***** DOCUMENT EXTRACT
Syed Shah Nasiruddin (, ) was a Sufi saint and military leader associated with the spread of Islam in Bengal in the 14th century. As the commander of the armed forces (Sipah Salar) of Sultan Shamsuddin Firoz Shah, Syed Nasiruddin is primarily known for his role in the Conquest of Sylhet in 1303, alongside the celebrated Sufi dervish Shah Jalal.

Birth and lineage

Nasiruddin was born into a Syed family in Baghdad, the son of Hasan al-Arabi (Hasan the Arab). Historian Achyut Charan Choudhury traces Nasiruddin's descent from the Twelve Imams of Shia Islam, claiming his lineage to be as follows:

Syed Nasiruddin, Siphah Salar son of Hasan Arabi son of Khwaja Daud son of Khwaja Abul Fazal son of Khwaja Abul Farah son of Muhammad al-Mahdi son of Hasan al-Askari son of Ali an-Naqi son of Muhammad al-Taqi son of Ali al-Ridha son of Musa al-Kadhim son of Ja'far al-Sadiq son of Muhammad al-Baqir son of Zayn al-Abidin son of Hazrat Husayn son of Hazrat Ali.
**********
***** PROVIDED RECORDS
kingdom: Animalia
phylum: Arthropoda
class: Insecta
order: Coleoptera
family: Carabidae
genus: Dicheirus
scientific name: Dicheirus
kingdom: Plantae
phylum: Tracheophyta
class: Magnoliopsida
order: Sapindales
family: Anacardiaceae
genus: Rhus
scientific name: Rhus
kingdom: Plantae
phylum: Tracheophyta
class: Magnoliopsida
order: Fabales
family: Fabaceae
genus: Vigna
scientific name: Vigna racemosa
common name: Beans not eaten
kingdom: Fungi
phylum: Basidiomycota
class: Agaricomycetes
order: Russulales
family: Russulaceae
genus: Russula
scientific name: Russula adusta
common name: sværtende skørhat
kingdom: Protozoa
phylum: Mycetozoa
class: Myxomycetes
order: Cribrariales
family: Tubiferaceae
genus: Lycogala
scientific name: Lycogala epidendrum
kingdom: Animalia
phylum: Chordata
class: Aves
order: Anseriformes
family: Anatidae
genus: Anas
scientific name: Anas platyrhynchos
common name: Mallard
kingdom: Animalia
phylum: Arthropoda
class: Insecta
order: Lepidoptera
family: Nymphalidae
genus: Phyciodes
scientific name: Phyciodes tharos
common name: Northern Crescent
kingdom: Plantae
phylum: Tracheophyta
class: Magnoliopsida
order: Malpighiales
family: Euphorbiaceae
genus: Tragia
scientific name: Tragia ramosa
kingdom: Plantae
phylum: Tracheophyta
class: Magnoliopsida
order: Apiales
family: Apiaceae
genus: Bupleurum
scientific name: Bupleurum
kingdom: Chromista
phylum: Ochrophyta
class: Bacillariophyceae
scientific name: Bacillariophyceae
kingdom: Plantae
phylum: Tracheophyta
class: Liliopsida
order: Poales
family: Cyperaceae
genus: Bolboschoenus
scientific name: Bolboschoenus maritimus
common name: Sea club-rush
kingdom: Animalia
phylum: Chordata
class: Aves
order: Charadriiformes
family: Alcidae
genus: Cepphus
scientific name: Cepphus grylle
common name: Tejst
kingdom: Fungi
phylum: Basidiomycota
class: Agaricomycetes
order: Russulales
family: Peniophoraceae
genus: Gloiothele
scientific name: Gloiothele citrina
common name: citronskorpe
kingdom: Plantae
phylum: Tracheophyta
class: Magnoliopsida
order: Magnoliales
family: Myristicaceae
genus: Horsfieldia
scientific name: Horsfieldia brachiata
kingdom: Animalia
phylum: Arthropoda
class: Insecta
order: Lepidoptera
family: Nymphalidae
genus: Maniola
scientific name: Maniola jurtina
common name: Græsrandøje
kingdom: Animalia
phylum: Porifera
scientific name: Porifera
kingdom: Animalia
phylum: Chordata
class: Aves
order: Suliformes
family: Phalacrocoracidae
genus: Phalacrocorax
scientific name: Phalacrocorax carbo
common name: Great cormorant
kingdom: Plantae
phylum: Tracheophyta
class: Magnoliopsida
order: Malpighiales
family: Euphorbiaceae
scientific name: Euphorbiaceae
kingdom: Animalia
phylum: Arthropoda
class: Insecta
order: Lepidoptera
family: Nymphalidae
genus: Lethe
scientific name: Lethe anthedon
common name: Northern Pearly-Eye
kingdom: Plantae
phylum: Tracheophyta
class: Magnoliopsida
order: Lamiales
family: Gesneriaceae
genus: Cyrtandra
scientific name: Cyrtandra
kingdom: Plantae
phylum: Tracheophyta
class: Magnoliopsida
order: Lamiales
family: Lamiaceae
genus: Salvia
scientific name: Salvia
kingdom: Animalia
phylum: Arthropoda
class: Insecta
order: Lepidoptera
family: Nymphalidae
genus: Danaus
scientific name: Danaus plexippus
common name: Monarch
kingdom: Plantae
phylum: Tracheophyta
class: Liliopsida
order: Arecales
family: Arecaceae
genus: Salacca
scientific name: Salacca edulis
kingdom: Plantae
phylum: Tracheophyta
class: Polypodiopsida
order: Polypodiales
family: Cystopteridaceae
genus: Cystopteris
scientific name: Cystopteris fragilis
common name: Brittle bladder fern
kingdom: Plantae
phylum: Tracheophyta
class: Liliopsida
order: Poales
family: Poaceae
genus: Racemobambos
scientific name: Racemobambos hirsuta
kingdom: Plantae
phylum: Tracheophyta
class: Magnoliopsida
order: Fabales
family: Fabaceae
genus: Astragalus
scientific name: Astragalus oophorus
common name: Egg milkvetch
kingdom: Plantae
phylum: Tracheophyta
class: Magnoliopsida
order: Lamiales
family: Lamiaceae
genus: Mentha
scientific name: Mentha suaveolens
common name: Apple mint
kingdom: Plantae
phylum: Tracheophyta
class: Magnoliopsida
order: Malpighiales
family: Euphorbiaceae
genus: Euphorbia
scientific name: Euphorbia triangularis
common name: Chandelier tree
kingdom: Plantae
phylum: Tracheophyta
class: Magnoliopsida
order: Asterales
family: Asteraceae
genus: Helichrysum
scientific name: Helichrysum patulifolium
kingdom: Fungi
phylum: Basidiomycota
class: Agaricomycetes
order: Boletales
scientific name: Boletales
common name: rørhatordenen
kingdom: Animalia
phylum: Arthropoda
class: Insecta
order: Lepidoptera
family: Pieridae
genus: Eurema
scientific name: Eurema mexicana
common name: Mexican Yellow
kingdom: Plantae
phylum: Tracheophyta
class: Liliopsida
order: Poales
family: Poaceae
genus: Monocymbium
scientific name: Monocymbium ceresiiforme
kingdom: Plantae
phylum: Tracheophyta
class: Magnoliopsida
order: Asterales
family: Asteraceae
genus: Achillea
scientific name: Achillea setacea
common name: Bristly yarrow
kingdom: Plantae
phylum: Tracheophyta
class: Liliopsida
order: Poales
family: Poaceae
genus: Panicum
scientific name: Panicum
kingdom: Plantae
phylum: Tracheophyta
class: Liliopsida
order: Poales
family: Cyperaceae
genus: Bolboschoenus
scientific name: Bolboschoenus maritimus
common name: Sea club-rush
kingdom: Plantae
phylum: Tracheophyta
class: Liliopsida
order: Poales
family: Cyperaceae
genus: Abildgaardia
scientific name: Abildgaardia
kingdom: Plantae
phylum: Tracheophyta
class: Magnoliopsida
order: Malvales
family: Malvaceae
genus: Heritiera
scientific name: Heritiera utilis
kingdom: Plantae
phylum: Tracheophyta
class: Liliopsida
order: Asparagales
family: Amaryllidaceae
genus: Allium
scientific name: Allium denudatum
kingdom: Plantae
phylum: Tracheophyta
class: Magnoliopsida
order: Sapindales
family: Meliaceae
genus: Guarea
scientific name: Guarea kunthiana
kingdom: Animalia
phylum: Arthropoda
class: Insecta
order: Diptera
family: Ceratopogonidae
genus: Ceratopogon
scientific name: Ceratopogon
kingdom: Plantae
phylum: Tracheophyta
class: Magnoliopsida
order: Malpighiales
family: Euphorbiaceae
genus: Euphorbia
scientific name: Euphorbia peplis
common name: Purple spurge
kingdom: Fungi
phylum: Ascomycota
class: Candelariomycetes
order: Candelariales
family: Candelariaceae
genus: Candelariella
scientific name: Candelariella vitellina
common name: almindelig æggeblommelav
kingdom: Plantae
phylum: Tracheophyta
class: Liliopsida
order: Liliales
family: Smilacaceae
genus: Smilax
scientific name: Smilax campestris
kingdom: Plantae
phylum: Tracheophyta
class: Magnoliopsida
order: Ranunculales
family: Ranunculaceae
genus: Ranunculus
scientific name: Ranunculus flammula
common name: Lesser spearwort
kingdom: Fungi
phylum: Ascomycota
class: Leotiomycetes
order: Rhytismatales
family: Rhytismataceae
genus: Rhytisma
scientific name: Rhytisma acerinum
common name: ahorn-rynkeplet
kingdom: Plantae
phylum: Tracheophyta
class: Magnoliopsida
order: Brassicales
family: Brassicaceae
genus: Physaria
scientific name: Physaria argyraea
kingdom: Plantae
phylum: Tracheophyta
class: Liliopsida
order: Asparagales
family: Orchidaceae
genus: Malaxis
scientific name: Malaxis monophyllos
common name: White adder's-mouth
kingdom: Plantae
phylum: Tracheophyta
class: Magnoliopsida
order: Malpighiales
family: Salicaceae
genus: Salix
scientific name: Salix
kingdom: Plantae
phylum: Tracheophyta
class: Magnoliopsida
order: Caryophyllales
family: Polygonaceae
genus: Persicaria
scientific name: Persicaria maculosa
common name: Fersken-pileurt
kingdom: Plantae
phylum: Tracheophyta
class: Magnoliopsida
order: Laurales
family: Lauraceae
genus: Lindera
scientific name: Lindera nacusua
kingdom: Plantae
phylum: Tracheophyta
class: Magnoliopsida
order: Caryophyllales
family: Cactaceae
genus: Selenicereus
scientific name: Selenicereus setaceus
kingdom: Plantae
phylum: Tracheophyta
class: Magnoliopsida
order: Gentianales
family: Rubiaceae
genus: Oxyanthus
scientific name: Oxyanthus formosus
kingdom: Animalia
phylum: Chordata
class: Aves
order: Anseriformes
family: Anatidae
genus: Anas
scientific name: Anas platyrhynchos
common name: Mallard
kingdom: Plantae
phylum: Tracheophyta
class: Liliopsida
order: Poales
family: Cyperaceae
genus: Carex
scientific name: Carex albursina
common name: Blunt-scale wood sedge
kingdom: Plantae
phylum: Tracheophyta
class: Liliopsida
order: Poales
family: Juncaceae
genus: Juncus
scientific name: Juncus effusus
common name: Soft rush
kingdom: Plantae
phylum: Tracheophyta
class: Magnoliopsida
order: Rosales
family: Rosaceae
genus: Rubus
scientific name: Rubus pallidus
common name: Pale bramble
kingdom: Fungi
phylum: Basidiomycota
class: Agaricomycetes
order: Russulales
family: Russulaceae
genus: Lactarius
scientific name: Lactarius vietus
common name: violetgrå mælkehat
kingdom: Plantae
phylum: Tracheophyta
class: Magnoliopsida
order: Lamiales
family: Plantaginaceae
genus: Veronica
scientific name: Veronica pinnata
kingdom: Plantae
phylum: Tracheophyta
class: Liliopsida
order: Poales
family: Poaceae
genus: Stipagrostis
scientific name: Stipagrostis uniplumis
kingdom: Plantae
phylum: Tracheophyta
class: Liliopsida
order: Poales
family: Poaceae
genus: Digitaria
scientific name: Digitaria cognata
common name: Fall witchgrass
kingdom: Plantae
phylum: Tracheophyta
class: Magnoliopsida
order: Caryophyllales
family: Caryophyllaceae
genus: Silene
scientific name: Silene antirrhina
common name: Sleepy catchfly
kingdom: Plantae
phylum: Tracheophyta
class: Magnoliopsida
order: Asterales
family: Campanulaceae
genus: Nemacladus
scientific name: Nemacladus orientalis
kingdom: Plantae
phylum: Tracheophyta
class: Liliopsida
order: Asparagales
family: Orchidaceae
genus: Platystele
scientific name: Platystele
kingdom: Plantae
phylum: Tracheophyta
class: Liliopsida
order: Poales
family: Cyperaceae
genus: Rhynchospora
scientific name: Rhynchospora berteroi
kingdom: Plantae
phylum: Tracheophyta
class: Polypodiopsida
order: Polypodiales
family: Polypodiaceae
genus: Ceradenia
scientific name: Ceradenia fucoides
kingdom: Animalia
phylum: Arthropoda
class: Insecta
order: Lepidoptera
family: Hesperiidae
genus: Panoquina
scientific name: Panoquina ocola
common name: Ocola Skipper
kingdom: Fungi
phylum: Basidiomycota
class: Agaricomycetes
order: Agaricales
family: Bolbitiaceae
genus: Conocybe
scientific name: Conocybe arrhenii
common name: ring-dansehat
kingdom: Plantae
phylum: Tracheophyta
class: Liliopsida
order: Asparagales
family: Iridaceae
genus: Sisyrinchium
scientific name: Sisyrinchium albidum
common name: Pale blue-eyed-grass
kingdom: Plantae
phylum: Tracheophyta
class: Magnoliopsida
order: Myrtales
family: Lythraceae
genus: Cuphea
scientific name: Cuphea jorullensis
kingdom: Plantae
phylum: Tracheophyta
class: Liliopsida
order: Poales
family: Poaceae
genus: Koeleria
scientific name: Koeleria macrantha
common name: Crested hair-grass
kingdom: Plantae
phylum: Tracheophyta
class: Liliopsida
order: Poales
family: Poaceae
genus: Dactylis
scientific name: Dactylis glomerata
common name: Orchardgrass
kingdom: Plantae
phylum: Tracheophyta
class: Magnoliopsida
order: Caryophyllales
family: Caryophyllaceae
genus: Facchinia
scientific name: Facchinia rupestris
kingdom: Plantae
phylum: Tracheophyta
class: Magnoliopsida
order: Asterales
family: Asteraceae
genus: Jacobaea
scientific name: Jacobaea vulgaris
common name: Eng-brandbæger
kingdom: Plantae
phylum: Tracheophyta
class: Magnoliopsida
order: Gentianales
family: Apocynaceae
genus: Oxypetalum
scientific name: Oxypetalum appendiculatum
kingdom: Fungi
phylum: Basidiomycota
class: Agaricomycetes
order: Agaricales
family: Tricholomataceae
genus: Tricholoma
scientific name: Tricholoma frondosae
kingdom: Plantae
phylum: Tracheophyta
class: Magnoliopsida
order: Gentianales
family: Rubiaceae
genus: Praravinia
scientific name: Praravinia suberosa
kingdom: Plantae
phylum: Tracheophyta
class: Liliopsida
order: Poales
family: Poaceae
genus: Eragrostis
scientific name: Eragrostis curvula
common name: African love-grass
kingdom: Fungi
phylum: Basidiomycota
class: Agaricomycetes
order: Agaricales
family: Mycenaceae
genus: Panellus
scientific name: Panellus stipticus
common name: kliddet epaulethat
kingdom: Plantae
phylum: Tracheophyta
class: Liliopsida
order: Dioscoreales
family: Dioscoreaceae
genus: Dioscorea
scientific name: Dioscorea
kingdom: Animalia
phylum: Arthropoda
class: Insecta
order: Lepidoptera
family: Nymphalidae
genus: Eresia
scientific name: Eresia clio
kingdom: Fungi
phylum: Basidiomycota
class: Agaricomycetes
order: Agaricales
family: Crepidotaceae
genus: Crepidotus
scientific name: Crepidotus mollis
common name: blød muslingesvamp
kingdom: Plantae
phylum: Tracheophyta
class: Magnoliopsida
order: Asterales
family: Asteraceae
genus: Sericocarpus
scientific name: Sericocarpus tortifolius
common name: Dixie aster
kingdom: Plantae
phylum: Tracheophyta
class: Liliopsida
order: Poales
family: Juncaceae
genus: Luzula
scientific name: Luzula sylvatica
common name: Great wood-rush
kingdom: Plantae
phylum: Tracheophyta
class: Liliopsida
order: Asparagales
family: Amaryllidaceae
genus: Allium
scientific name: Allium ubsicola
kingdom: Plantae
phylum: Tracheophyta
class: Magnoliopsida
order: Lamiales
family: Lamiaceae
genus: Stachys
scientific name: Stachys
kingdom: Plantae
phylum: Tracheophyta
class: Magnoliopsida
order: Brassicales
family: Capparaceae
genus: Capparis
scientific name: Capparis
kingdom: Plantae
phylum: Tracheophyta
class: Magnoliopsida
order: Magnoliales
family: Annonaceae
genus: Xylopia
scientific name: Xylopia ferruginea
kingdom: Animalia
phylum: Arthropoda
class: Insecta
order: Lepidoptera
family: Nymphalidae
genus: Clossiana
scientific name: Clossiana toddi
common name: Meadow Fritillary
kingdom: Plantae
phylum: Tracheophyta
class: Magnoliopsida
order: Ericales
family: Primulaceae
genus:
**********
• _YOUR TASKS_
a – Please update the passage on Syed Shah Nasiruddin from "Syed Shah Nasiruddin" to "dervish Shah Jalal.", putting "general" in place of "commander".
b – According to the passage on Syed Shah Nasiruddin, in which city was he born?

• _SOLUTIONS TO EACH TASK_
a –
Syed Shah Nasiruddin (, ) was a Sufi saint and military leader associated with the spread of Islam in Bengal in the 14th century. As the general of the armed forces (Sipah Salar) of Sultan Shamsuddin Firoz Shah, Syed Nasiruddin is primarily known for his role in the Conquest of Sylhet in 1303, alongside the celebrated Sufi dervish Shah Jalal.

b – Baghdad.